Code and media are permissionless leverage
"Code and media are permissionless leverage." — Naval Ravikant
Why can one person today out-earn a company of fifty from a decade ago? The answer is leverage, and a new kind of it that didn’t exist for most of history.
There are three ways to multiply your output. Labor: other people working for you. It’s the oldest form, and it needs permission, people have to choose to follow you. Capital: money working for you. Powerful, but also gated, someone has to decide to give it to you. Both of these require a yes from somebody else.
Then there’s the new form, and it changes everything: products that copy for free. Code and media. You can write a piece of software tonight, or publish an essay or a video, and it works for you forever, while you sleep, in a hundred countries at once, with zero marginal cost to serve the next person, and without anyone’s sign-off. No boss to promote you. No investor to fund you. You just make the thing and release it.
This is why the question “how many hours can I sell?” is the wrong one.
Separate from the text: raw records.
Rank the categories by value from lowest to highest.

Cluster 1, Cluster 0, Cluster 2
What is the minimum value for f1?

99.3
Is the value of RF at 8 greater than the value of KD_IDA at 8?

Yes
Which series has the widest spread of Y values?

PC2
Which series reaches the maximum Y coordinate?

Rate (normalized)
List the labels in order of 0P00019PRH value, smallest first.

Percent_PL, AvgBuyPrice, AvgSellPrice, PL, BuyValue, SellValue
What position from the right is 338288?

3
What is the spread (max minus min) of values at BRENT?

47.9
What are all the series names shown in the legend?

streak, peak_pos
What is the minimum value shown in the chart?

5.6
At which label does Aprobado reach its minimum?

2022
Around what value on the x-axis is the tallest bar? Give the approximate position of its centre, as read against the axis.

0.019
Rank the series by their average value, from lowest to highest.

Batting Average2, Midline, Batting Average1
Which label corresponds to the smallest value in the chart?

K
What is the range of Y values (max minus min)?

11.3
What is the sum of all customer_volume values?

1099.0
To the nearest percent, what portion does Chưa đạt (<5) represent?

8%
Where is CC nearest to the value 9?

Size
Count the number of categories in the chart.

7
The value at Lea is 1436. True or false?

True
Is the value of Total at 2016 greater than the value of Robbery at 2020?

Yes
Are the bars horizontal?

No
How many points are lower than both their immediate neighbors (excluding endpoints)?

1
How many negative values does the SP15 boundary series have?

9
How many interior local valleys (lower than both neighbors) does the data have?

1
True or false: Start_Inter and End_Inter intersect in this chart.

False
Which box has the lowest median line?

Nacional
There are only so many hours, and selling them caps you at exactly your rate times your stamina. The right question is: what can I build once that will serve a million times?
A great app serves while you sleep. A great essay keeps finding readers years after you wrote it. A great video earns attention long after you’ve moved on. You did the work once; the leverage does the rest, indefinitely.
The old world rewarded the people who could command labor and capital, and those still matter. But the door that just opened is the one anyone can walk through. You don’t need permission to write code. You don’t need permission to publish. You only need to build something worth copying, and then let it copy itself.
Stop renting out your hours. Build the thing that keeps working after you’ve stopped.